━━━ TASK INPUTS
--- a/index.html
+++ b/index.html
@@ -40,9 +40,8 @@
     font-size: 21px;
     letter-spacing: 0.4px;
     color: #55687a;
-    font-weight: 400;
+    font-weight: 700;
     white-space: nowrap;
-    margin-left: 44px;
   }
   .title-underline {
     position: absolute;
━━━━━━
■ ACTIVITY ■
Across the data, find each line that has "font" in it and copy that line.

■ RESULT OF THIS TASK ■
     font-size: 21px;
-    font-weight: 400;
+    font-weight: 700;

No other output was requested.